Nicht die EU-Kommission ist die demokratisch legitime Macht in der EU, sondern das Parlament, und hätte das Parlament sich wirklich am 10.06.2015 gegen Schiedsgerichte und gegen überstaatliche Ausschüsse entschieden, hätte sie, wenn die EU-Kommission diese Entscheidung nicht berücksichtigt hätte, viel leichter das ganze Paket, egal wie viel Druck man aufbauen würde, ablehnen können. Ganz einfach mit der Begründung: „Wir haben euch gewarnt. Wir haben, per Abstimmung, rechtzeitig darauf hingewiesen, dass das mit uns nicht geht.
Martin Schulz hat mit seinem politischem Winkelzug seine Machtbefugnisse, die er als EU-Parlaments-Präsident hat, eindeutig missbraucht.
Dass bei dem Tohuwabohu, dass nach der Bekanntgabe, dass die Abstimmung, und sogar die Debatte über das TTIP, ausfallen sollte, der Europa-Abgeordnete der CSU, und Chef der größten Fraktion im Europäischen Parlament, Herr Manfred Weber, dann noch die Frechheit gehabt haben soll (ich zitiere aus der TAZ vom 11.06.2015), Folgendes von sich zu geben: „Mir macht Angst, wenn ich sehe, wie die Links- und Rechtsradikalen hier im Haus sich gegenseitig in Rasche reden und die Grünen an der Seite dieser Leute stehen“, ist besonders verwerflich.
Alleine das GG verbietet private Schiedsgerichte, für Fälle, die in Deutschland ihren Tatort haben. Artikel 92 sagt zweifelsfrei aus, welche Gerichte und welche Richter dafür zuständig sind. Wie kann man da die Kritiker, egal von welcher Partei, als Radikale bezeichnen, bzw. die Grünen beschimpfen, wenn sie auch empört über diesen politischen Winkelzug sind.
Auch die sehr umstrittenen überstaatlichen Ausschüsse, die kontrollieren sollen, ob neu beschlossene Gesetze TTIP konform sind, dürften gegen das Grundgesetz verstoßen. Es gibt in Deutschland ein Gericht – und zwar nur ein Gericht – dass zu entscheiden hat, ob ein Gesetz gesetzeskonform, und damit ist GG konform gemeint, ist oder nicht. Und das ist das Bundesverfassungsgericht. Überstaatliche Ausschüsse, egal ob von Politkern, Beamten, oder auch von „privaten Schiedsleuten“ besetzt, die zu bestimmen haben, ob ein neues Gesetz TTIP konform ist und damit in Kraft treten darf oder nicht, verstoßen eindeutig gegen das Grundgesetz.

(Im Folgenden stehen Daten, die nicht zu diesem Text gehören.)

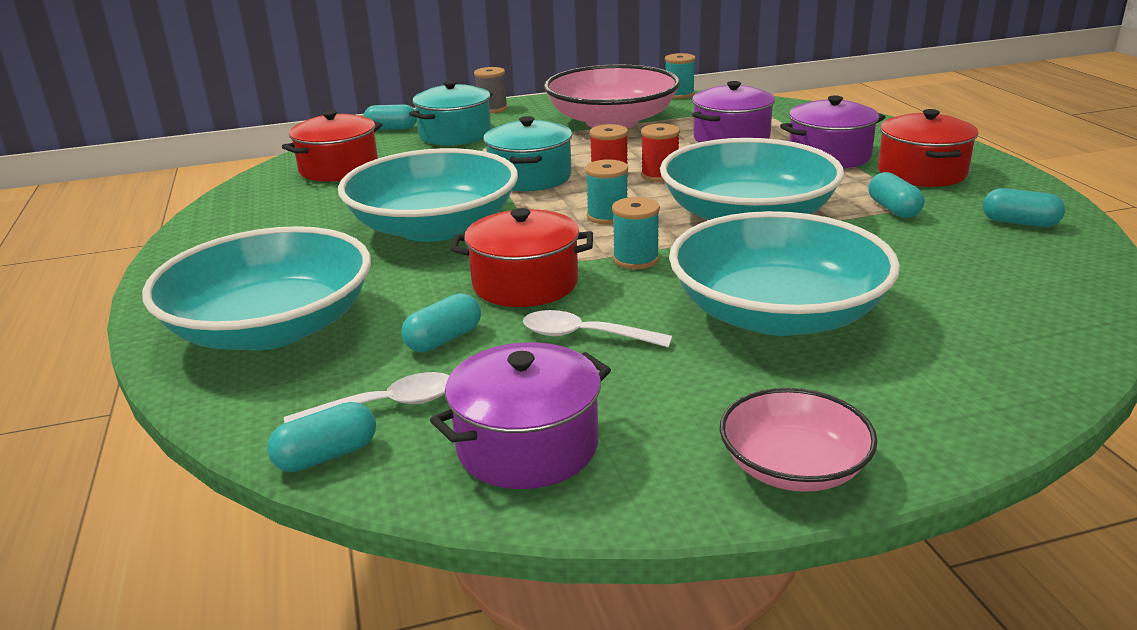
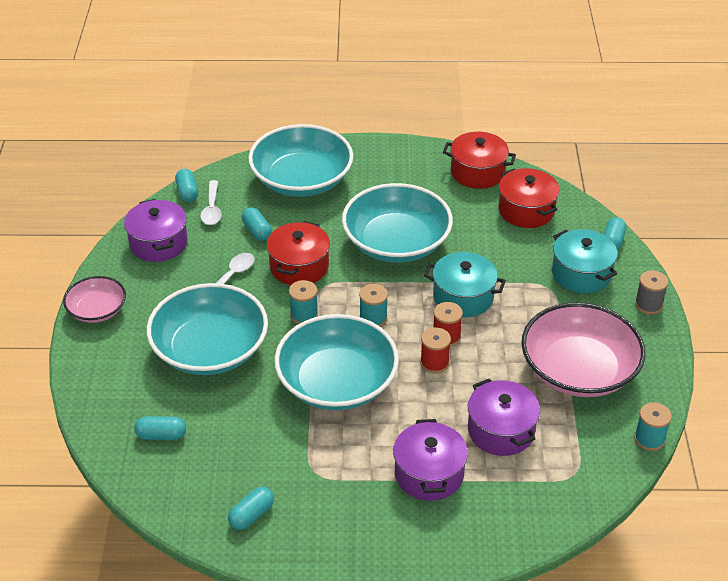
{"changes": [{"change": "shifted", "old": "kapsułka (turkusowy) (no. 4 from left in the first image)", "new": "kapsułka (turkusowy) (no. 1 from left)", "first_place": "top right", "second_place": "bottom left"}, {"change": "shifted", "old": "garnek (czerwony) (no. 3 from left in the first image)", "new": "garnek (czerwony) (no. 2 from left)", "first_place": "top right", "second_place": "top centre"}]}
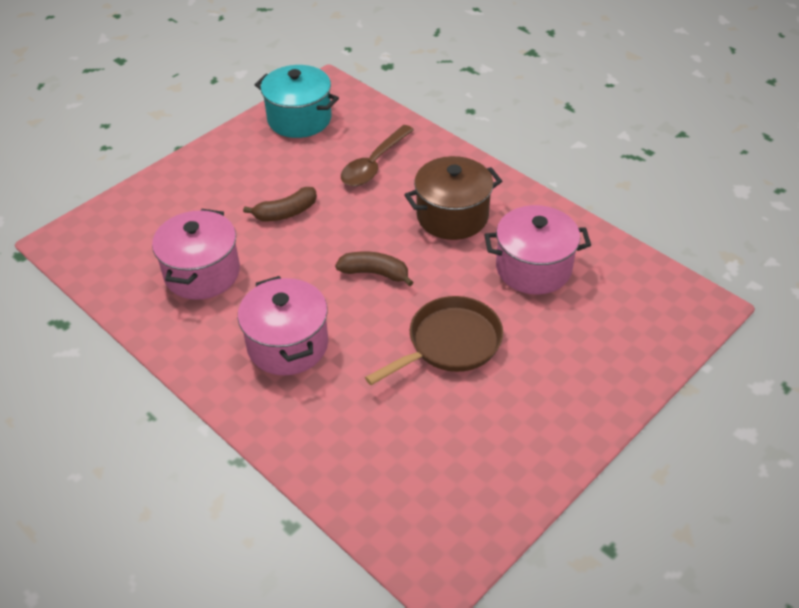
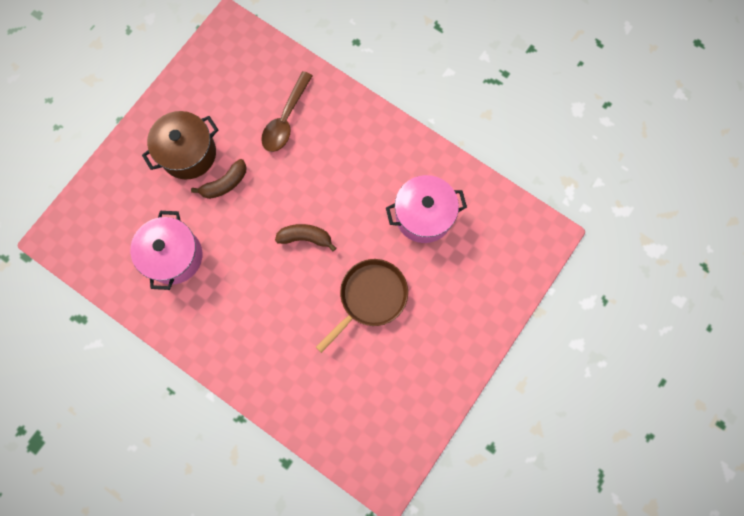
{"changes": [{"change": "gone", "old": "garnek (różowy) (no. 2 from left)", "first_place": "centre"}, {"change": "gone", "old": "garnek (turkusowy)", "first_place": "top centre"}, {"change": "shifted", "old": "garnek (brązowy)", "first_place": "top centre", "second_place": "top left"}]}
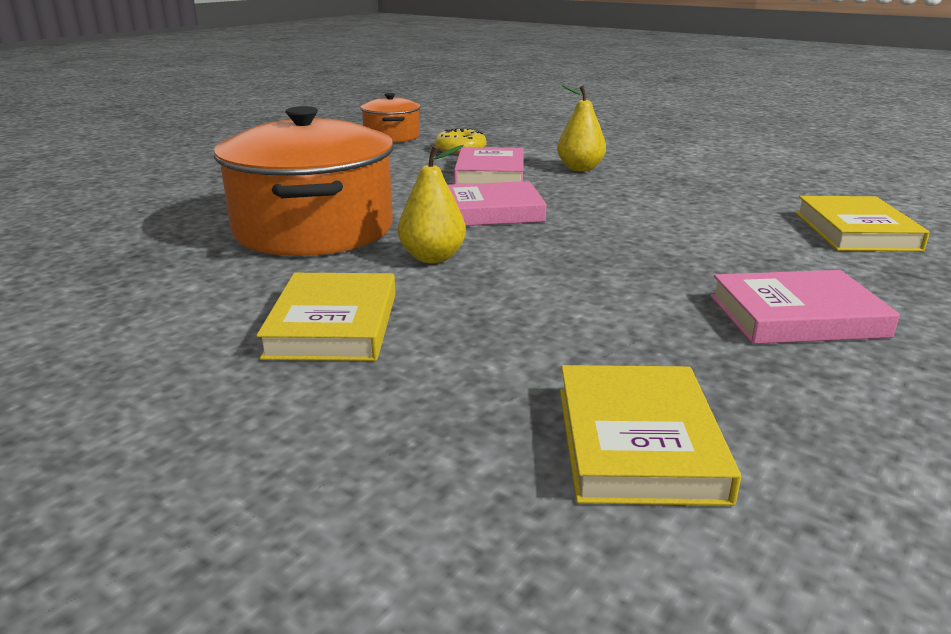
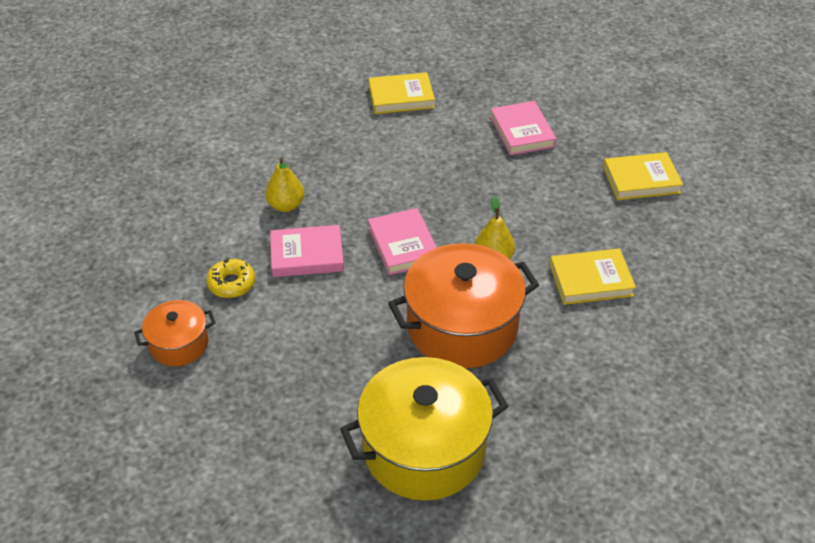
{"changes": [{"change": "new", "new": "garnek (żółty)", "second_place": "bottom centre"}]}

Da dann die Kritiker so zu beschimpfen, zeigt eigentlich nur, welchen Stellenwert das Grundgesetz für den Herrn von der CSU hat. Auch als EU-Abgeordneter ist er doch vom deutschen Volk gewählt und hat sich an das Grundgesetz zu halten und darf keinem Gesetz zustimmen, das gegen das Grundgesetz verstößt – und er darf erst recht nicht die verunglimpfen, die gerade deshalb gegen das TTIP, oder zumindest gegen Teile des TTIP sind.
Letztendlich war es auch ein schwarzer Tag für eine demokratische EU.